INTERNAL FERTILIZATION
Syngamy occurs inside the body of the organism

High level of synchrony not required

Numbers of ova produced are less, but large numbers of male gametes are released and they travel towards the ovum.

Female gametes are non motile, male may or may not be motile.
Number of offspring produced is small
Ex. Birds and Mammals.

A major disadvantage of external fertilization is that the offspring are highly vulnerable to predators.

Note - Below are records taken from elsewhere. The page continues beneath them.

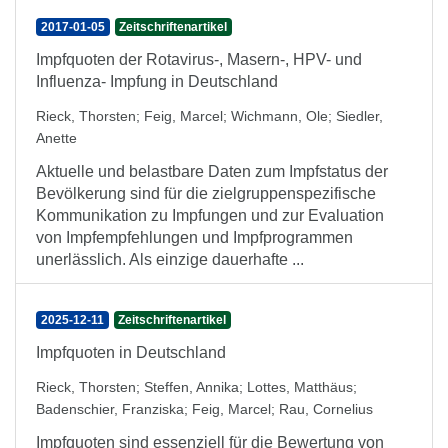
2017-01-05
Zeitschriftenartikel
Impfquoten der Rotavirus-, Masern-, HPV- und
Influenza- Impfung in Deutschland
Rieck, Thorsten
;
Feig, Marcel
;
Wichmann, Ole
;
Siedler,
Anette
Aktuelle und belastbare Daten zum Impfstatus der
Bevölkerung sind für die zielgruppenspezifische
Kommunikation zu Impfungen und zur Evaluation
von Impfempfehlungen und Impfprogrammen
unerlässlich. Als einzige dauerhafte ...
2025-12-11
Zeitschriftenartikel
Impfquoten in Deutschland
Rieck, Thorsten
;
Steffen, Annika
;
Lottes, Matthäus
;
Badenschier, Franziska
;
Feig, Marcel
;
Rau, Cornelius
Impfquoten sind essenziell für die Bewertung von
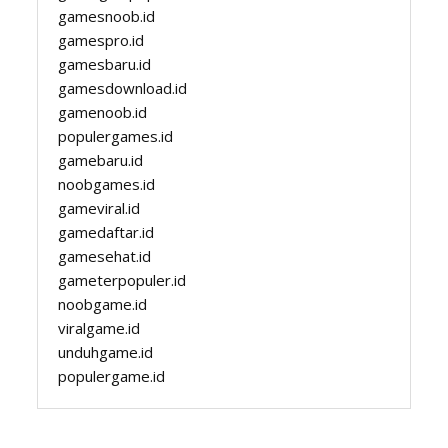
gamesnoob.id
gamespro.id
gamesbaru.id
gamesdownload.id
gamenoob.id
populergames.id
gamebaru.id
noobgames.id
gameviral.id
gamedaftar.id
gamesehat.id
gameterpopuler.id
noobgame.id
viralgame.id
unduhgame.id
populergame.id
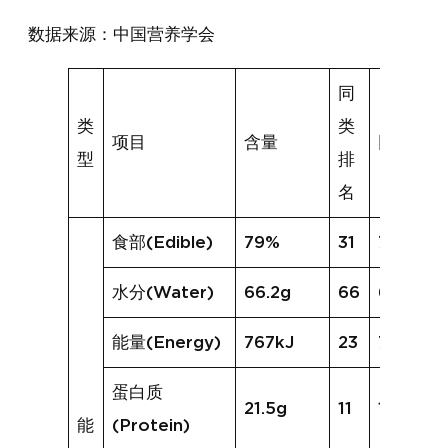
数据来源：中国营养学会
同
类
类
项目
含量
同类均值
型
排
名
食部(Edible)
79%
31
74%
水分(Water)
66.2g
66
67.0g
能量(Energy)
767kJ
23
720kJ
蛋白质
21.5g
11
19.4g
能
(Protein)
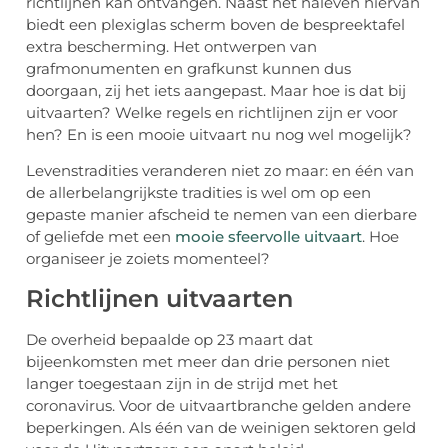
richtlijnen kan ontvangen. Naast het naleven hiervan
biedt een plexiglas scherm boven de bespreektafel
extra bescherming. Het ontwerpen van
grafmonumenten en grafkunst kunnen dus
doorgaan, zij het iets aangepast. Maar hoe is dat bij
uitvaarten? Welke regels en richtlijnen zijn er voor
hen? En is een mooie uitvaart nu nog wel mogelijk?
Levenstradities veranderen niet zo maar: en één van
de allerbelangrijkste tradities is wel om op een
gepaste manier afscheid te nemen van een dierbare
of geliefde met een
mooie sfeervolle uitvaart
. Hoe
organiseer je zoiets momenteel?
Richtlijnen uitvaarten
De overheid bepaalde op 23 maart dat
bijeenkomsten met meer dan drie personen niet
langer toegestaan zijn in de strijd met het
coronavirus. Voor de uitvaartbranche gelden andere
beperkingen. Als één van de weinigen sektoren geld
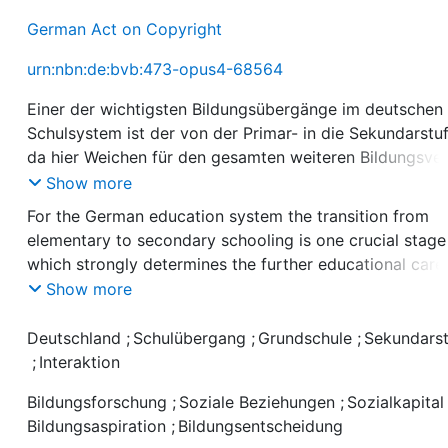
German Act on Copyright
urn:nbn:de:bvb:473-opus4-68564
Einer der wichtigsten Bildungsübergänge im deutschen
Schulsystem ist der von der Primar- in die Sekundarstuf
da hier Weichen für den gesamten weiteren Bildungsver
gestellt werden. Die Dissertation widmet sich diesem
Show more
Thema anhand der Fragen nach der Bedeutung sozialer
For the German education system the transition from
Beziehungen für den Schulerfolg sowie der Genese der
elementary to secondary schooling is one crucial stage
elterlichen Bildungsentscheidung für eine Schulform de
which strongly determines the further educational caree
Sekundarstufe I. Die empirischen Analysen basieren auf
The dissertation thesis devoted to this issue asks for t
Show more
Grundschuldaten des zweiten Längsschnittes der BiKS-
relevance of social relations for educational success a
Studie 8-14. Als Fazit aller drei empirischen Kapitel läss
the genesis of educational decisions for one school tra
Deutschland
;
Schulübergang
;
Grundschule
;
Sekundars
sich festhalten, dass die Ergebnisse für die Entwicklun
within secondary school. The empirical analyses emplo
;
Interaktion
übertrittsrelevanten Noten, des schulischen
data from elementary school of the second panel stud
Selbstkonzeptes sowie der Genese der
Bildungsforschung
;
Soziale Beziehungen
;
Sozialkapital
from the research group BiKS 8-14. Summing up the th
Bildungsentscheidung insgesamt die Bedeutung soziale
Bildungsaspiration
;
Bildungsentscheidung
empirical chapters, the findings indicate the relevance 
Beziehungen verdeutlichen. Diese schaffen eine Basis f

3.       POST FERTILIZATION EVENTS:
  • Formation of diploid zygote is a universal events in all sexually reproducing organisms
  • Zygote – vital link that ensures continuity of species between organisms of one generation and the next. Every living organism, including humans begin its life cycle as a single cell zygote
  • Development of zygote depends on 
             - the type of life cycle of the organisms.
             - the environment it is exposed to.
  • In organisms undergoing external fertilization, zygote is formed in external medium; while in those with internal fertilization; the zygote is formed inside the body of organism.
  • Further development of zygote varies among species:
ü  In fungi and algae; zygote develops a thick wall resistant to desiccation and damage. It undergoes a period of rest before germination
ü  In organism with haplontic cycle; the zygote undergoes meiotic division; forms haploid spores; that develop in to haploid individuals.
  • Zygote develops into embryo. The process of development of embryo from zygote is known as embryogenesis.
    Embryogenesis involves:
                 - cell division (mitosis) to increase the number of cells
                 - cell differentiation for the formation of different kinds of tissues
The different types of cells form undergo certain modifications to form specialized tissues and organs that together form the complete organism.
  • Based on whether the development of zygote occurs inside or outside the body of the female parent, animals are categorized into oviparous and viviparous.
OVIPAROUS

These animals lay eggs.

The fertilized eggs have a calcareous shell to protect them from harsh environment.
VIVIPAROUS

These animals give birth to young ones

Embryo protected inside the mother’s body.
  • In flowering plants the zygote formed inside the ovule; zygote develops into embryo after which the ovule becomes the seed and ovary becomes the fruit. The fruit develops a thick pericarp that is protective in function. The sepals, petals and stamens of the flower wither and fall off. In some plants e.g. Brinjal, tomato etc, the sepals remain attached and are known as persistent. After dispersal, seeds germinate under favourable conditions.